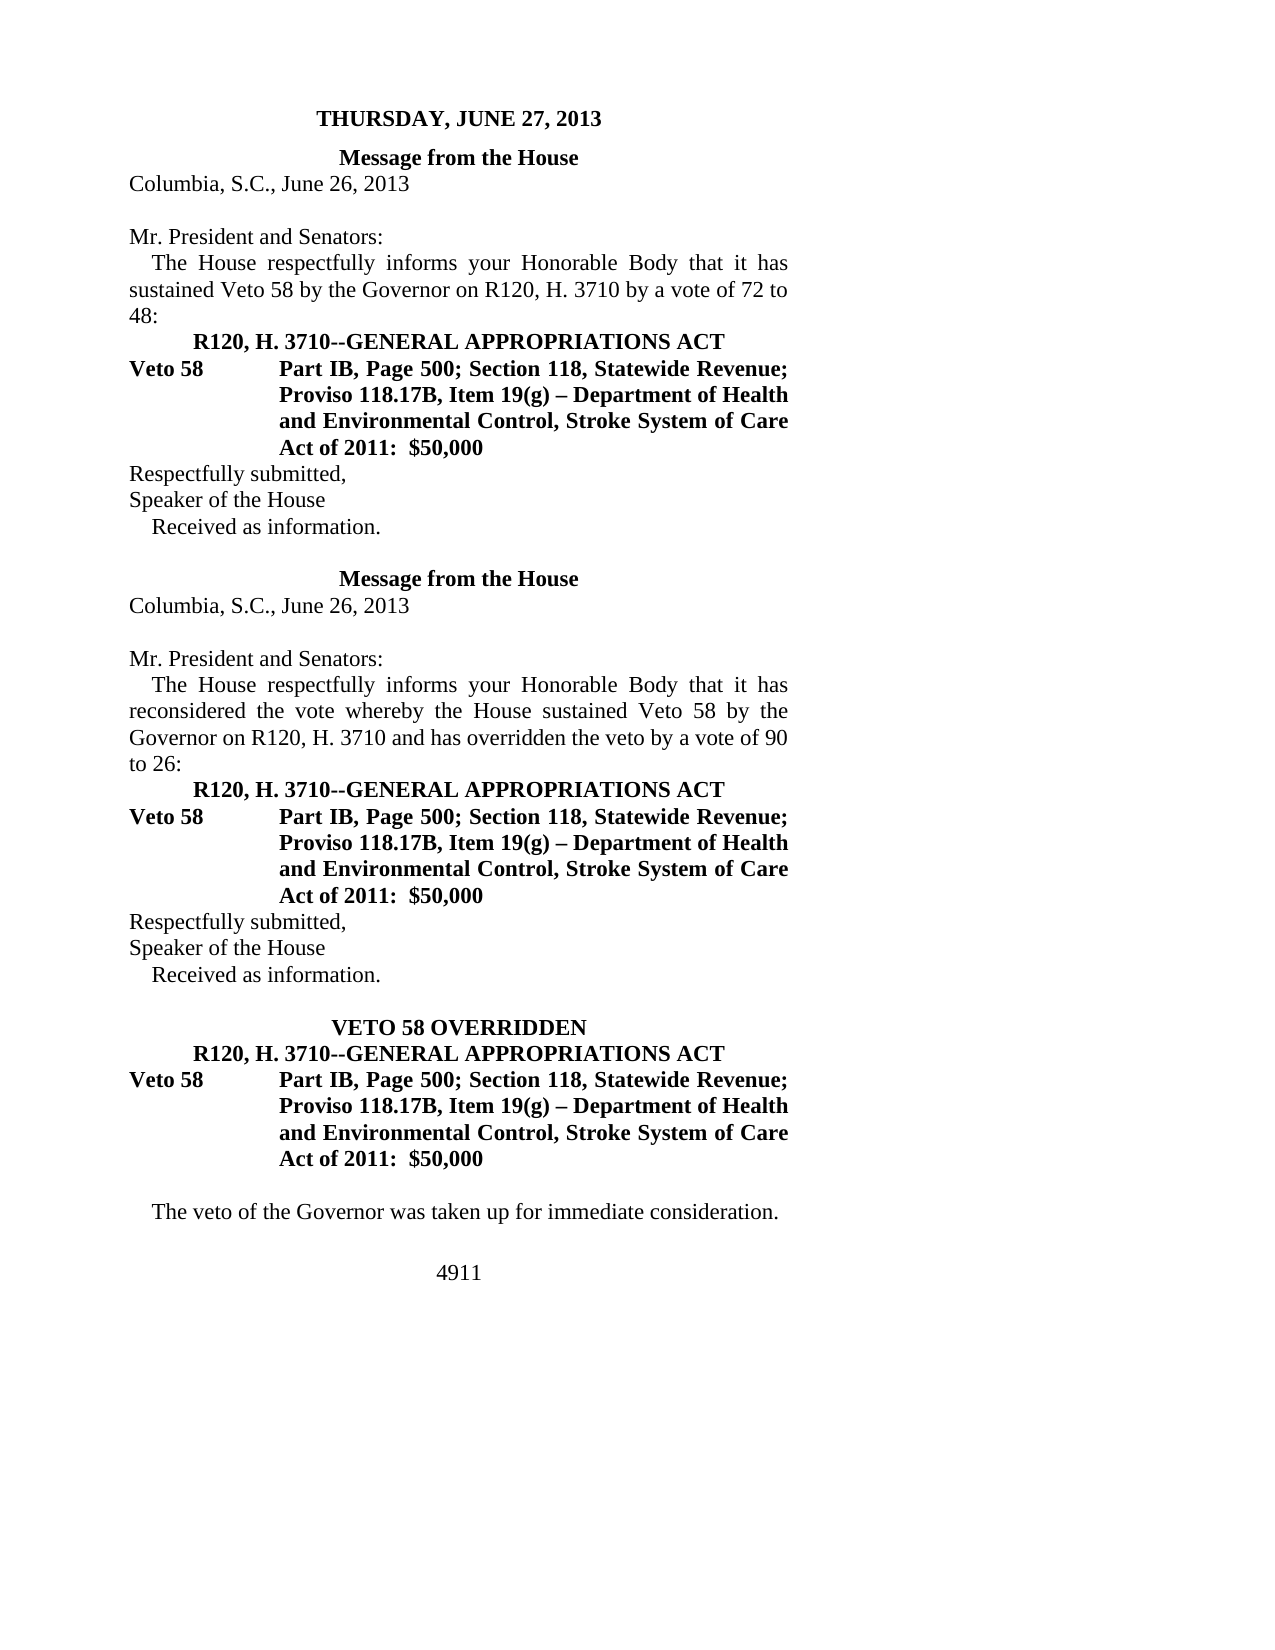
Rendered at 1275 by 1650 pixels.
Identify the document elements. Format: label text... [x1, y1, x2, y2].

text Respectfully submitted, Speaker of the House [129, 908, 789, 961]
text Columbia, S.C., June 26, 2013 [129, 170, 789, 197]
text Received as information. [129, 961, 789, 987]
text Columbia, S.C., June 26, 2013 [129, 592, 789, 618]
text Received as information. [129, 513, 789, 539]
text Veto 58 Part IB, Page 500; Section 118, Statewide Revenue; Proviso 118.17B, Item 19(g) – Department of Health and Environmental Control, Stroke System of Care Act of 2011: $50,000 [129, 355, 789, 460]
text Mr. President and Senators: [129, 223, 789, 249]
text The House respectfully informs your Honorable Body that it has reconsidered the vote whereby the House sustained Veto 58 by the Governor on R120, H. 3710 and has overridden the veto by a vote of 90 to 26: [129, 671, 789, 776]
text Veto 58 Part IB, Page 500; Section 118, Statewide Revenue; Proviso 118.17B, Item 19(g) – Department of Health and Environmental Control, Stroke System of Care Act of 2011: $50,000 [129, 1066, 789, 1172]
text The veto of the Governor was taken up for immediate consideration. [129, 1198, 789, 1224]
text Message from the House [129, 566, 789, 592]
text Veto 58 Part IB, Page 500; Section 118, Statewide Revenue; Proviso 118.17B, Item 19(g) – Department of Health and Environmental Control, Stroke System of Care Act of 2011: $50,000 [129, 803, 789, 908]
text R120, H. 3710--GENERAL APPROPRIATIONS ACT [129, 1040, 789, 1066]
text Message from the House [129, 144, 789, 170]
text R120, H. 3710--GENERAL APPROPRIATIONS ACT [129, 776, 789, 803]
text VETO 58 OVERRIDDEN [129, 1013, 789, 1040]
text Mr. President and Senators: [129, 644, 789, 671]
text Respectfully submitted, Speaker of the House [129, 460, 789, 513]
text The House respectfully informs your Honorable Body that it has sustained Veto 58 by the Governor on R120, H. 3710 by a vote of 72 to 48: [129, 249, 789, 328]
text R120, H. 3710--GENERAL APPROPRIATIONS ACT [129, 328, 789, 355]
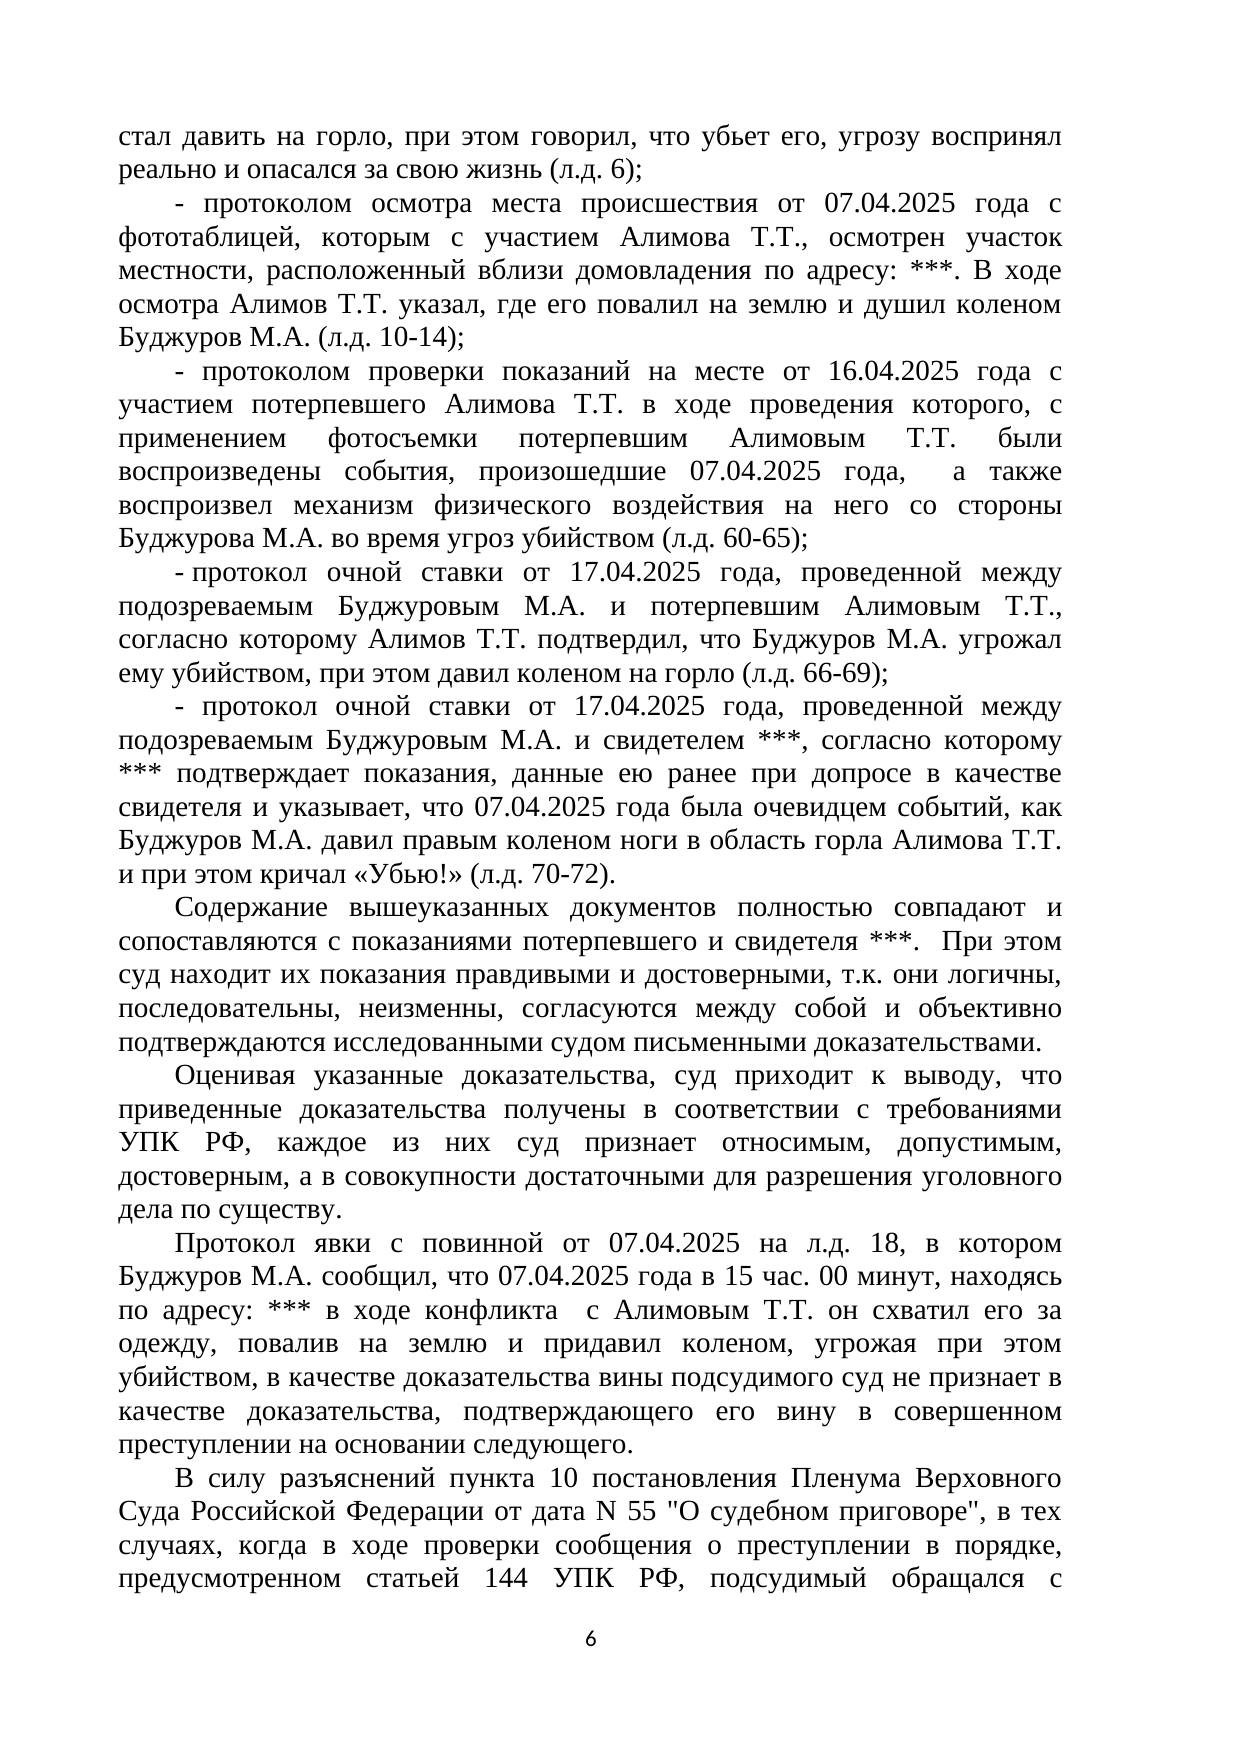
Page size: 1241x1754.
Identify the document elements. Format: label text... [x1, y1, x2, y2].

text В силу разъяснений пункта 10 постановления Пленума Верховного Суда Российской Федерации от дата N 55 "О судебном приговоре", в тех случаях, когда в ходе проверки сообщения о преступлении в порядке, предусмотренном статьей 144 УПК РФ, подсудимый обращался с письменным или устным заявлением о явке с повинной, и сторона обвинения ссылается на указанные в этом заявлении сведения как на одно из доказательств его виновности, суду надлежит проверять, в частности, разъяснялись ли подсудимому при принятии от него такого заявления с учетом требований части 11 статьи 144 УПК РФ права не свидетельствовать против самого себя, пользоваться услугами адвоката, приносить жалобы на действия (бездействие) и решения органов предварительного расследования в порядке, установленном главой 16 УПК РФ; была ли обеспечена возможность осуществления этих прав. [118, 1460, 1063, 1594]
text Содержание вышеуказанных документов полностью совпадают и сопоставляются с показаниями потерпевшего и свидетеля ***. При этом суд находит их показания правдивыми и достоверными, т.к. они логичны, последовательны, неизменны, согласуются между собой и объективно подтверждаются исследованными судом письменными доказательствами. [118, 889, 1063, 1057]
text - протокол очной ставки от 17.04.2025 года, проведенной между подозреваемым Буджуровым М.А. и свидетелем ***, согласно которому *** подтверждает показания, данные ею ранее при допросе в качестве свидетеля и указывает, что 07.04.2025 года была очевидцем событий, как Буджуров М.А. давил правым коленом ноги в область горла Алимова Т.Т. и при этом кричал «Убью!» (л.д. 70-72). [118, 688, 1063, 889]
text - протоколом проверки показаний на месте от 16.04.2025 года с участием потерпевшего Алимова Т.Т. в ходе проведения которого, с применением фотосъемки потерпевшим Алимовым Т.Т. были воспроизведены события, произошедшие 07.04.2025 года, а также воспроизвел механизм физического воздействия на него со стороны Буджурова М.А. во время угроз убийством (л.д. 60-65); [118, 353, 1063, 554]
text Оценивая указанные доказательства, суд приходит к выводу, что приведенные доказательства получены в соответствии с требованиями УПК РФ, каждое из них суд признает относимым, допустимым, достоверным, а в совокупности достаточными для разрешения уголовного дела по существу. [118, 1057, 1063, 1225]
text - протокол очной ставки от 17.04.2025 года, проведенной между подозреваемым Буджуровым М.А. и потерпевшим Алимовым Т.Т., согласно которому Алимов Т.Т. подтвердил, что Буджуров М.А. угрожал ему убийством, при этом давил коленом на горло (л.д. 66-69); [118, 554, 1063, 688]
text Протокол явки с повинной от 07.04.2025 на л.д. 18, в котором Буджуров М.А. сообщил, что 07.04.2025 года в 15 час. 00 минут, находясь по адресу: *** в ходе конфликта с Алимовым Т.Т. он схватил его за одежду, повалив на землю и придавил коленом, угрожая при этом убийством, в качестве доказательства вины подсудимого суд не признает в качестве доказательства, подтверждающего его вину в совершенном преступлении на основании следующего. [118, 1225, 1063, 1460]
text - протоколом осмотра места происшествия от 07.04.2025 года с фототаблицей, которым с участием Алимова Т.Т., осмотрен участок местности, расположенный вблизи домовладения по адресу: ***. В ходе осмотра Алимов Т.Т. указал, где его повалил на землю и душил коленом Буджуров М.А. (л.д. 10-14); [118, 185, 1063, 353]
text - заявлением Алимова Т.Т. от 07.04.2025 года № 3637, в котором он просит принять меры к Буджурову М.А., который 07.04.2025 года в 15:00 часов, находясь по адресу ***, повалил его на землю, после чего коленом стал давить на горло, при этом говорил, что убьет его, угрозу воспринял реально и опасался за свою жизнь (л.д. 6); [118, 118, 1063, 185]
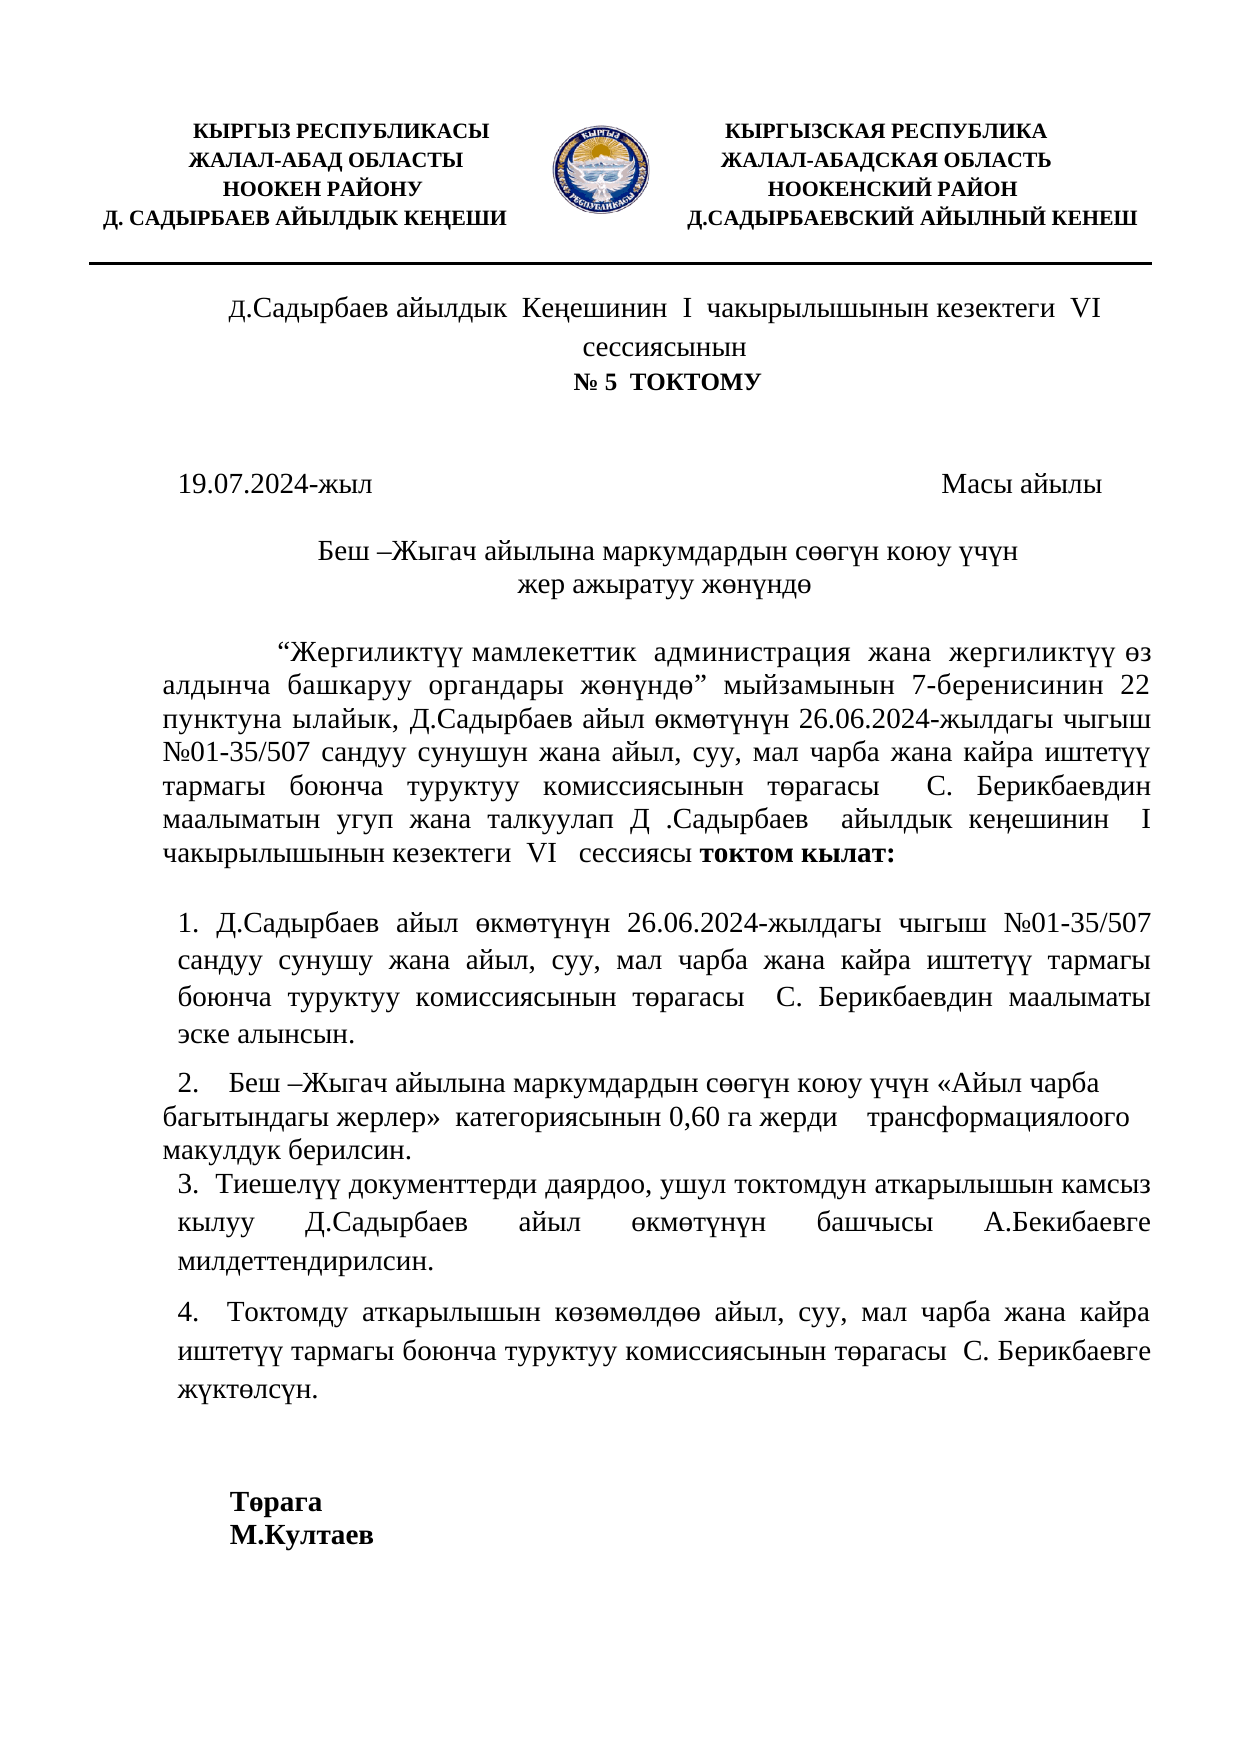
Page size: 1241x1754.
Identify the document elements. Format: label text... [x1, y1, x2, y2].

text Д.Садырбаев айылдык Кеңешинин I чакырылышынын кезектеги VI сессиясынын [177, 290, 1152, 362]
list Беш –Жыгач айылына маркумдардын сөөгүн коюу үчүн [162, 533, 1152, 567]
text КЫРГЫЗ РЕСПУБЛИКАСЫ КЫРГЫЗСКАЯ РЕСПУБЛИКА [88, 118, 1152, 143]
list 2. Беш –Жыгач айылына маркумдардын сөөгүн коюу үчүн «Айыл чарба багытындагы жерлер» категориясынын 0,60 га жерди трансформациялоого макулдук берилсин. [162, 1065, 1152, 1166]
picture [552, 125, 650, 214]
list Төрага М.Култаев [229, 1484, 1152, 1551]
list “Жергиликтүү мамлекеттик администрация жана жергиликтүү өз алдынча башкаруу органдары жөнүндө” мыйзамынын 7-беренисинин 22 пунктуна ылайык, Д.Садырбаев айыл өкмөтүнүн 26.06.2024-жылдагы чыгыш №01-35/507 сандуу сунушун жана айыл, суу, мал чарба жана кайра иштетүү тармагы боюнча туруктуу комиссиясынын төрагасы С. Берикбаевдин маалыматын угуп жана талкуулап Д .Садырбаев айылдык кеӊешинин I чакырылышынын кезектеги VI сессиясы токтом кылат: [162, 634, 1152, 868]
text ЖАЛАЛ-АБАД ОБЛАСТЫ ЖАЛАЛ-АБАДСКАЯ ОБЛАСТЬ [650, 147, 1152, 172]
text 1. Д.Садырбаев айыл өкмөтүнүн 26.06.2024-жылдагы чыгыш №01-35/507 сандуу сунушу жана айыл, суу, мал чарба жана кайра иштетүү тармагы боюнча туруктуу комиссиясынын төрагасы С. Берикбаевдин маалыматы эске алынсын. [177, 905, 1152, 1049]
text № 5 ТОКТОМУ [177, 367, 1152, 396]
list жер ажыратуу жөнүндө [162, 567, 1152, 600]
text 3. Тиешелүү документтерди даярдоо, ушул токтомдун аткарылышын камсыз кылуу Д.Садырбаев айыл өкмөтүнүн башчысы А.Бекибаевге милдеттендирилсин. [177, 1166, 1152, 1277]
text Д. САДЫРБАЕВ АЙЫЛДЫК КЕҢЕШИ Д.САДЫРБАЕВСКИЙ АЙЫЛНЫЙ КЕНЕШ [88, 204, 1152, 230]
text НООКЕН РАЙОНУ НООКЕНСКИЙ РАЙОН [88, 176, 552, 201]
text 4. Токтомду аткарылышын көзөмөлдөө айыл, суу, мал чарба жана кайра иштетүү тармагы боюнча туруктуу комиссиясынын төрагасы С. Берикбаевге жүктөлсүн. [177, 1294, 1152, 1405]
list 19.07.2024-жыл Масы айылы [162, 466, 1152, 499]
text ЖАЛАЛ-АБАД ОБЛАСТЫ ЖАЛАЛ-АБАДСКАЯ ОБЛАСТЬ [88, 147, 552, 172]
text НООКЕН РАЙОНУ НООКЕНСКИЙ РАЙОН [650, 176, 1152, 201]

———

The problem ▸ Across the listing above, report every line where "айылына" occurs.

Solution below ▸
list Беш –Жыгач айылына маркумдардын сөөгүн коюу үчүн [162, 533, 1152, 567]
list 2. Беш –Жыгач айылына маркумдардын сөөгүн коюу үчүн «Айыл чарба багытындагы жерлер» категориясынын 0,60 га жерди трансформациялоого макулдук берилсин. [162, 1065, 1152, 1166]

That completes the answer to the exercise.